### Stored data entries
--
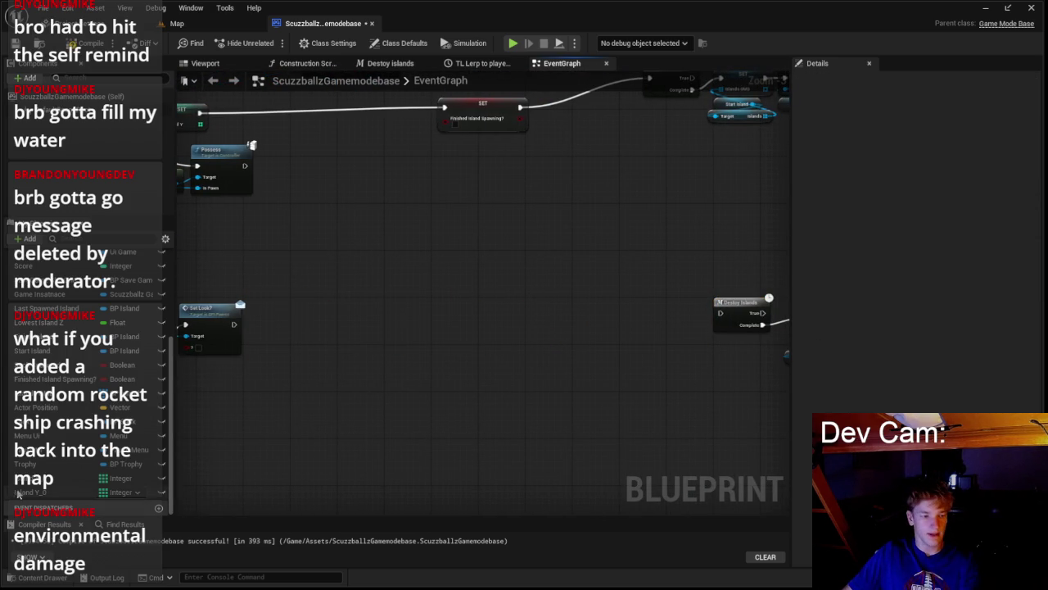
- Paste a copy of the SET Island X and Island Y nodes into the graph
{"action": "scroll", "coordinate": [271, 334], "scroll_direction": "down", "scroll_amount": 1}
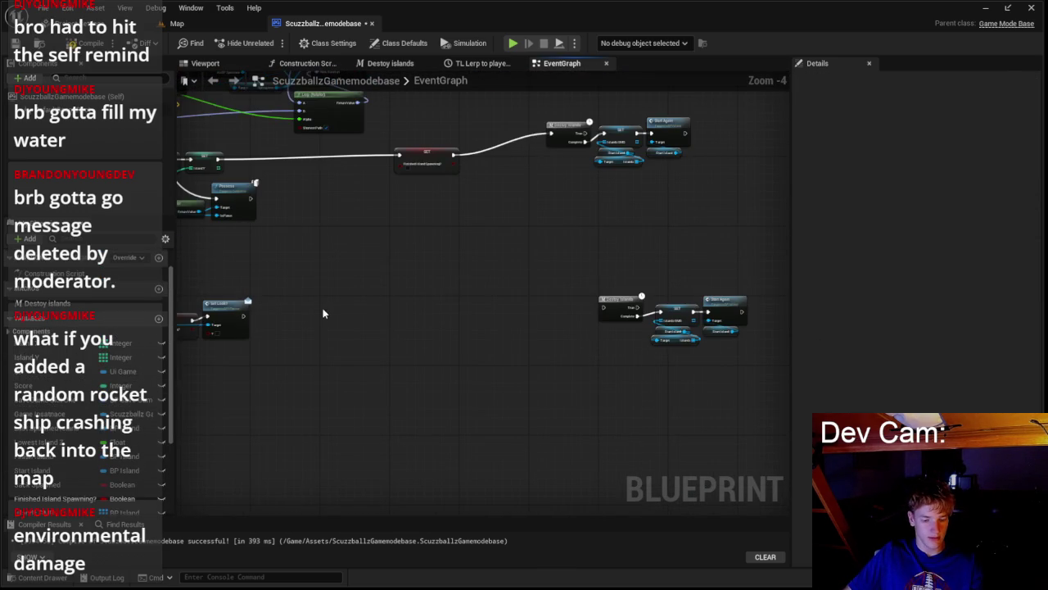
{"action": "key", "text": "ctrl+v"}
{"action": "scroll", "coordinate": [323, 314], "scroll_direction": "up", "scroll_amount": 5}
{"action": "left_click_drag", "start_coordinate": [287, 308], "coordinate": [439, 301]}
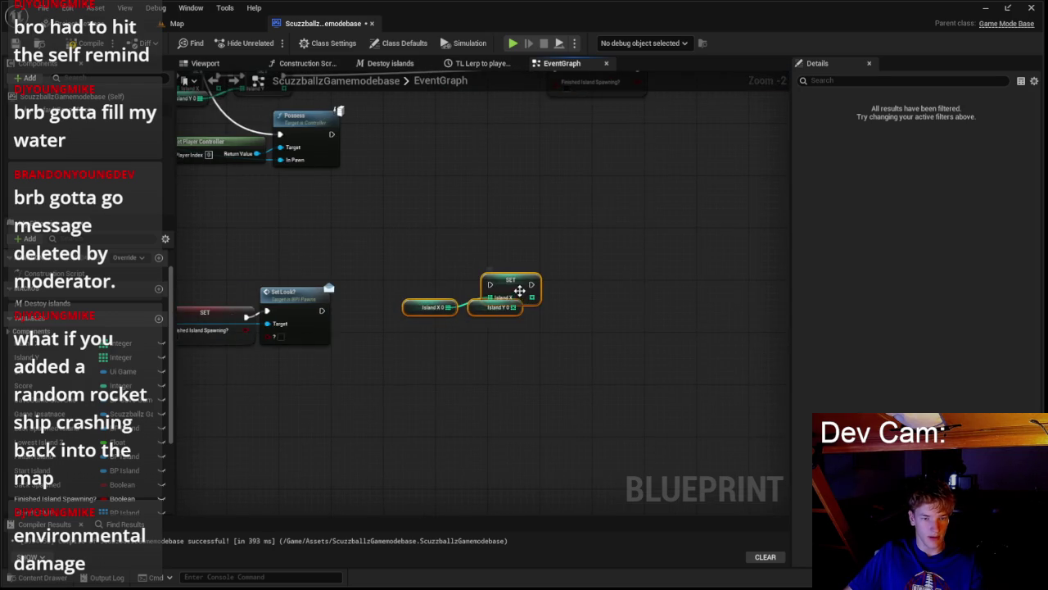
{"action": "scroll", "coordinate": [519, 290], "scroll_direction": "down", "scroll_amount": 3}
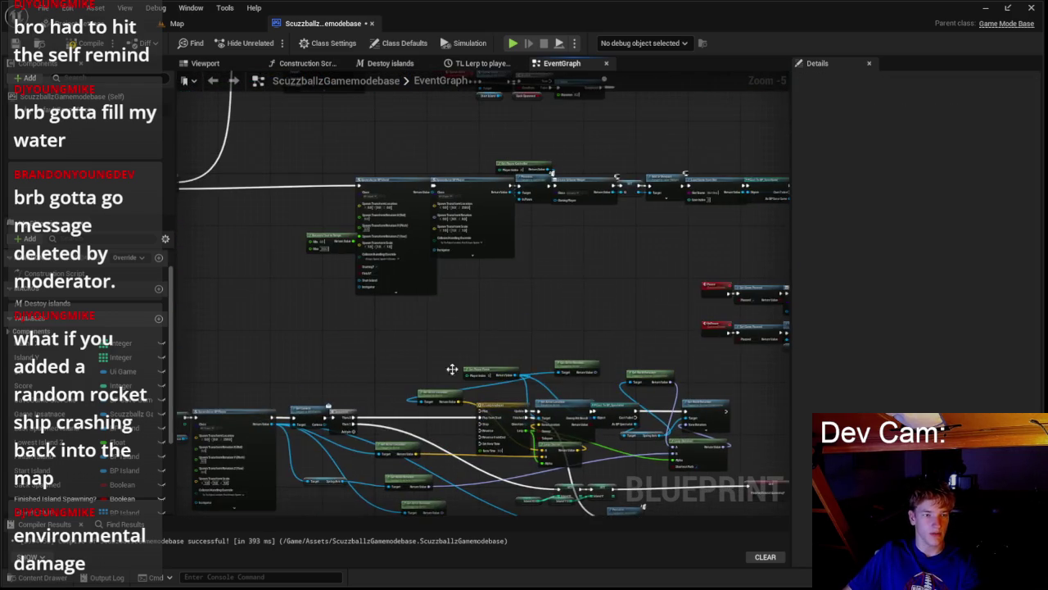
- Paste the Island X/Y reset nodes after Set Look?, ahead of Destroy Islands, then return to the Map
{"action": "mouse_move", "coordinate": [502, 301]}
{"action": "left_mouse_down"}
{"action": "mouse_move", "coordinate": [411, 355]}
{"action": "mouse_move", "coordinate": [450, 386]}
{"action": "mouse_move", "coordinate": [529, 339]}
{"action": "mouse_move", "coordinate": [581, 277]}
{"action": "left_mouse_up"}
{"action": "scroll", "coordinate": [435, 358], "scroll_direction": "down", "scroll_amount": 1}
{"action": "scroll", "coordinate": [528, 329], "scroll_direction": "up", "scroll_amount": 5}
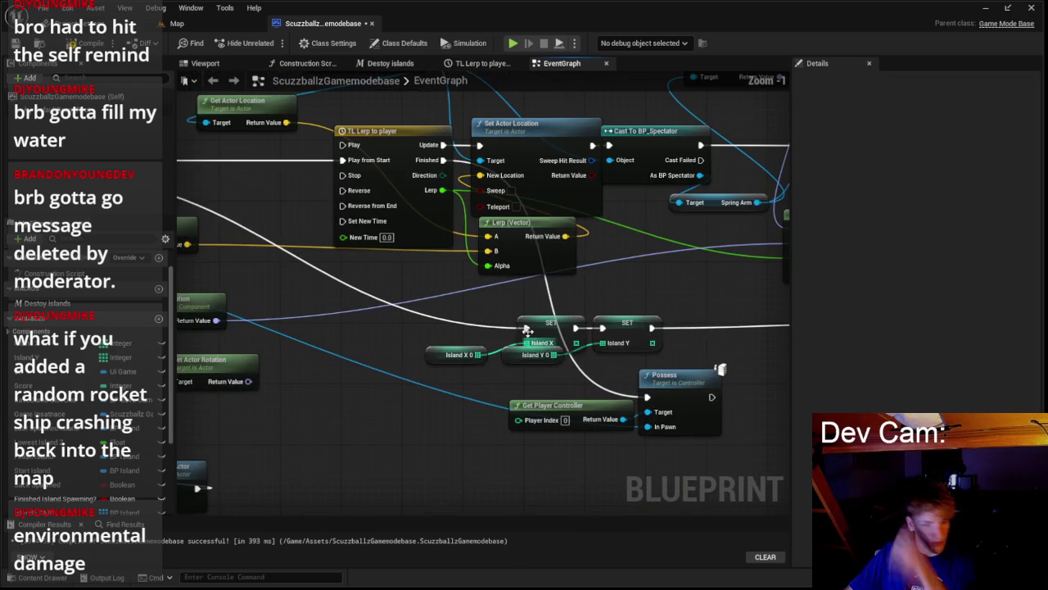
{"action": "scroll", "coordinate": [698, 361], "scroll_direction": "down", "scroll_amount": 2}
{"action": "left_click_drag", "start_coordinate": [698, 361], "coordinate": [529, 297]}
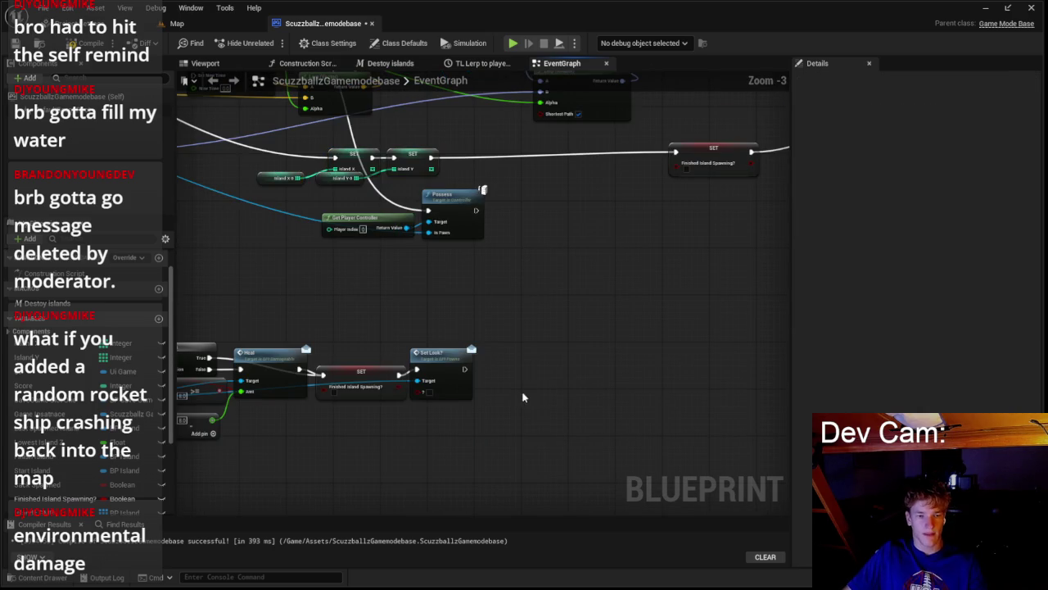
{"action": "key", "text": "ctrl+v"}
{"action": "scroll", "coordinate": [522, 397], "scroll_direction": "up", "scroll_amount": 2}
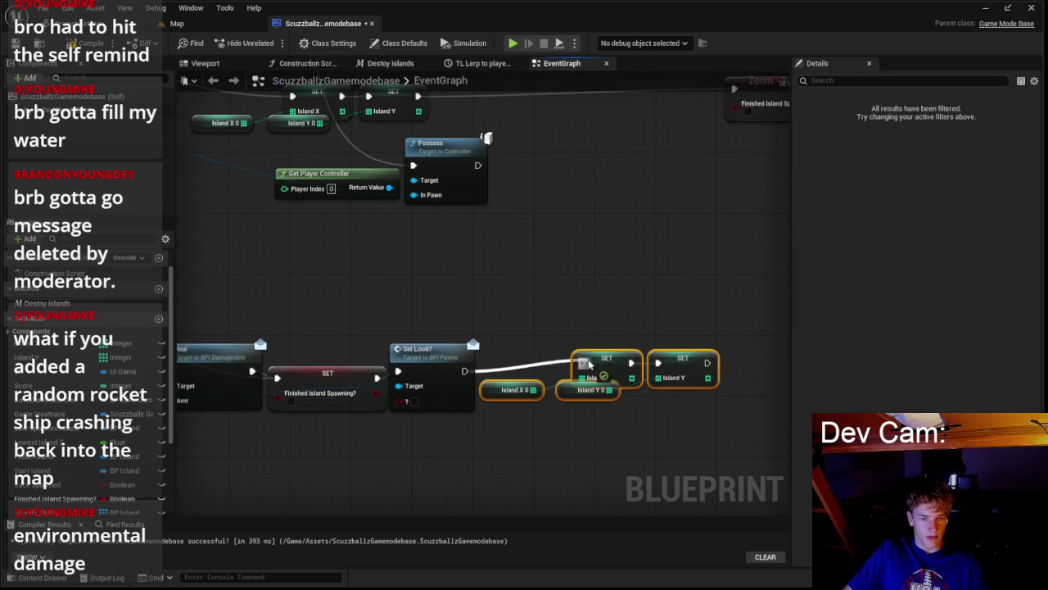
{"action": "left_click_drag", "start_coordinate": [590, 365], "coordinate": [479, 328]}
{"action": "scroll", "coordinate": [507, 287], "scroll_direction": "down", "scroll_amount": 3}
{"action": "scroll", "coordinate": [615, 332], "scroll_direction": "up", "scroll_amount": 2}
--
### TRY IT
The expected output is every line of the records in which the string "scroll" appears.

### ANSWER SPACE
{"action": "scroll", "coordinate": [271, 334], "scroll_direction": "down", "scroll_amount": 1}
{"action": "scroll", "coordinate": [323, 314], "scroll_direction": "up", "scroll_amount": 5}
{"action": "scroll", "coordinate": [519, 290], "scroll_direction": "down", "scroll_amount": 3}
{"action": "scroll", "coordinate": [435, 358], "scroll_direction": "down", "scroll_amount": 1}
{"action": "scroll", "coordinate": [528, 329], "scroll_direction": "up", "scroll_amount": 5}
{"action": "scroll", "coordinate": [698, 361], "scroll_direction": "down", "scroll_amount": 2}
{"action": "scroll", "coordinate": [522, 397], "scroll_direction": "up", "scroll_amount": 2}
{"action": "scroll", "coordinate": [507, 287], "scroll_direction": "down", "scroll_amount": 3}
{"action": "scroll", "coordinate": [615, 332], "scroll_direction": "up", "scroll_amount": 2}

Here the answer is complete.